Radiation-induced growth hormone neurosecretory dysfunction (GHNSD) is, primarily, the result of radiation-induced hypothalamic damage. Consequently, reduced hypothalamic growth hormone releasing hormone (GHRH) secretion results in secondary somatotroph atrophy and attenuated peak GH responses to a bolus of exogenous GHRH. For the first time we have studied the presence of GHNSD and/or somatotroph atrophy in cranially irradiated adult survivors of childhood cancer. We have utilized two GH provocative tests; the Insulin Tolerance Test (ITT) as the 'Gold Standard' to assess hypothalamic pathways and the combined GHRH+AST to assess somatotroph integrity. In this test arginine is believed to inhibit hypothalamic somatostatin release allowing the GHRH to 'maximally' explore somatotroph GH reserve.
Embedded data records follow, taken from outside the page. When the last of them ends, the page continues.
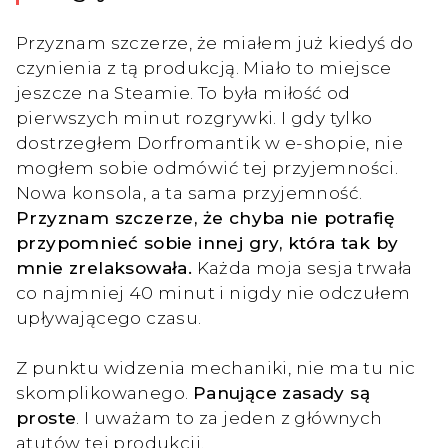
Przyznam szczerze, że miałem już kiedyś do
czynienia z tą produkcją. Miało to miejsce
jeszcze na Steamie. To była miłość od
pierwszych minut rozgrywki. I gdy tylko
dostrzegłem Dorfromantik w e-shopie, nie
mogłem sobie odmówić tej przyjemności.
Nowa konsola, a ta sama przyjemność.
Przyznam szczerze, że chyba nie potrafię
przypomnieć sobie innej gry, która tak by
mnie zrelaksowała.
Każda moja sesja trwała
co najmniej 40 minut i nigdy nie odczułem
upływającego czasu.
Z punktu widzenia mechaniki, nie ma tu nic
skomplikowanego.
Panujące zasady są
proste
. I uważam to za jeden z głównych
atutów tej produkcji.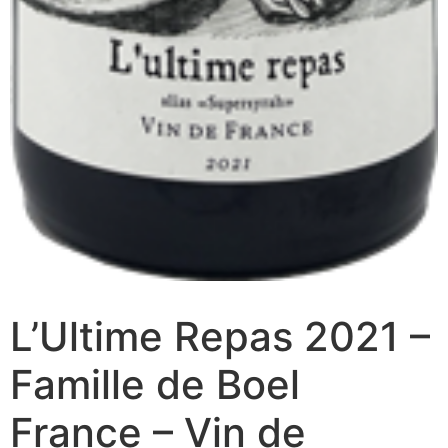
L’Ultime Repas 2021 –
Famille de Boel
France – Vin de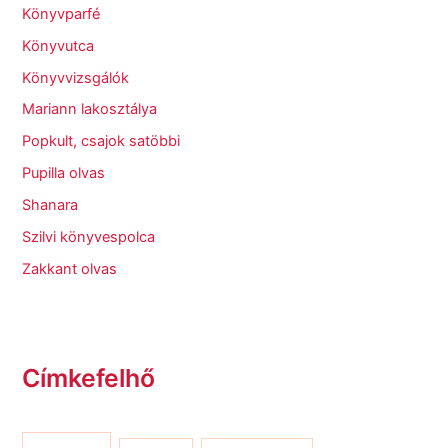
Könyvparfé
Könyvutca
Könyvvizsgálók
Mariann lakosztálya
Popkult, csajok satöbbi
Pupilla olvas
Shanara
Szilvi könyvespolca
Zakkant olvas
Címkefelhő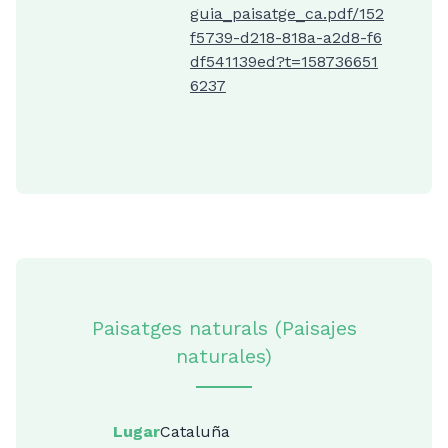
guia_paisatge_ca.pdf/152
f5739-d218-818a-a2d8-f6
df541139ed?t=158736651
6237
Paisatges naturals (Paisajes
naturales)
Lugar
Cataluña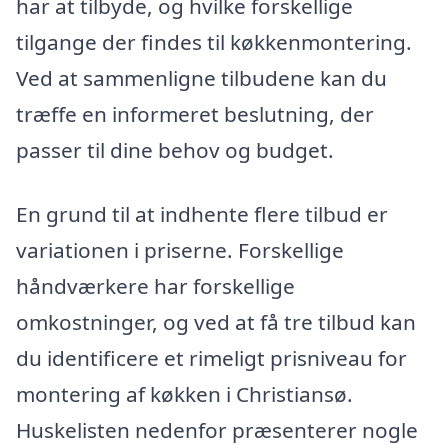
har at tilbyde, og hvilke forskellige
tilgange der findes til køkkenmontering.
Ved at sammenligne tilbudene kan du
træffe en informeret beslutning, der
passer til dine behov og budget.
En grund til at indhente flere tilbud er
variationen i priserne. Forskellige
håndværkere har forskellige
omkostninger, og ved at få tre tilbud kan
du identificere et rimeligt prisniveau for
montering af køkken i Christiansø.
Huskelisten nedenfor præsenterer nogle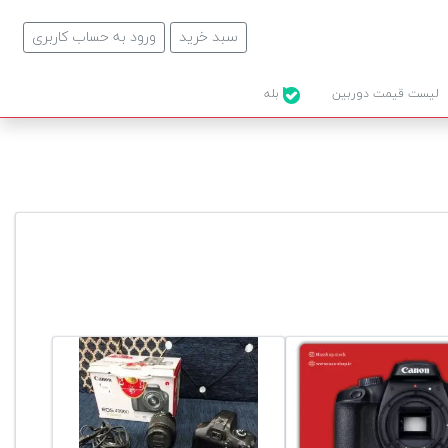
سبد خرید
ورود به حساب کاربری
لیست قیمت دوربین
بله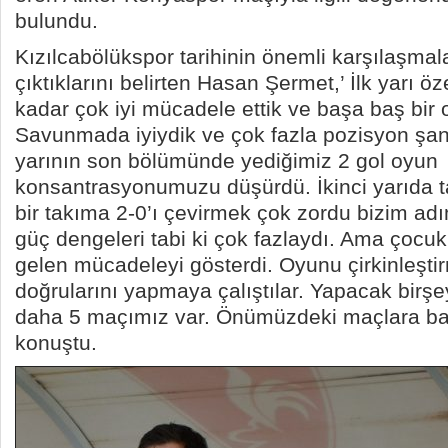
bulundu.
Kızılcabölükspor tarihinin önemli karşılaşmal
çıktıklarını belirten Hasan Şermet,’ İlk yarı ö
kadar çok iyi mücadele ettik ve başa baş bir 
Savunmada iyiydik ve çok fazla pozisyon şans
yarının son bölümünde yediğimiz 2 gol oyun
konsantrasyonumuzu düşürdü. İkinci yarıda t
bir takıma 2-0’ı çevirmek çok zordu bizim ad
güç dengeleri tabi ki çok fazlaydı. Ama çocuk
gelen mücadeleyi gösterdi. Oyunu çirkinleşti
doğrularını yapmaya çalıştılar. Yapacak birş
daha 5 maçımız var. Önümüzdeki maçlara bak
konuştu.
Both tests were performed in 50 adult patients, aged between 17 and 53 years, who had received cranial irradiation for non-pituitary brain tumours or leukaemia, and 26 matched normal controls. The ratio of the peak GH response to the GHRH+AST over that achieved with the ITT (Discordancy ratio) was used as a measure of the relative degree of hypothalamic damage versus pituitary atrophy. 26/50 patients had impaired responses to the ITT but 7 of the 26 'passed' the combined test; possibly suggesting the presence of GHNSD. The evolution of secondary pituitary atrophy with time accounts for this relatively low discordancy rate, which is also supported by the significant negative correlation between the peak GH response to the GHRH+AST and the time interval after irradiation (r = -0.34, p = 0.017).
The ratio also significantly correlated with the prolactin level (r = 0.45, p = 0.002), another marker of hypothalamic damage. In addition, the discordancy ratio was significantly higher (p= <0.0001) in patients (median 4.1, range 2-6.5) than normals (median 1.65, range 1.2-4). However, the ratio in patients irradiated more than 6 years previously approached that seen in normals.Furthermore, the ratio in those irradiated less than 6 years earlier was much higher (median 6, range 4-13) than in normals (p=0.0027) and those who had received radiotherapy more than 6 years previously (median 2.8, range 1.8-5, p=0.0038). There was a significant negative correlation between the discordancy ratio and the time interval after irradiation (r = -0.4, p=0.006).Collectively, these findings suggest that GH neurosecretory dysfunction is an early phenomenon following radiation injury to the h-p axis while secondary somatotroph atrophy evolves in subsequent years. It is possible that GHRH treatment can reverse secondary somatotroph atrophy and restore physiological GH secretion.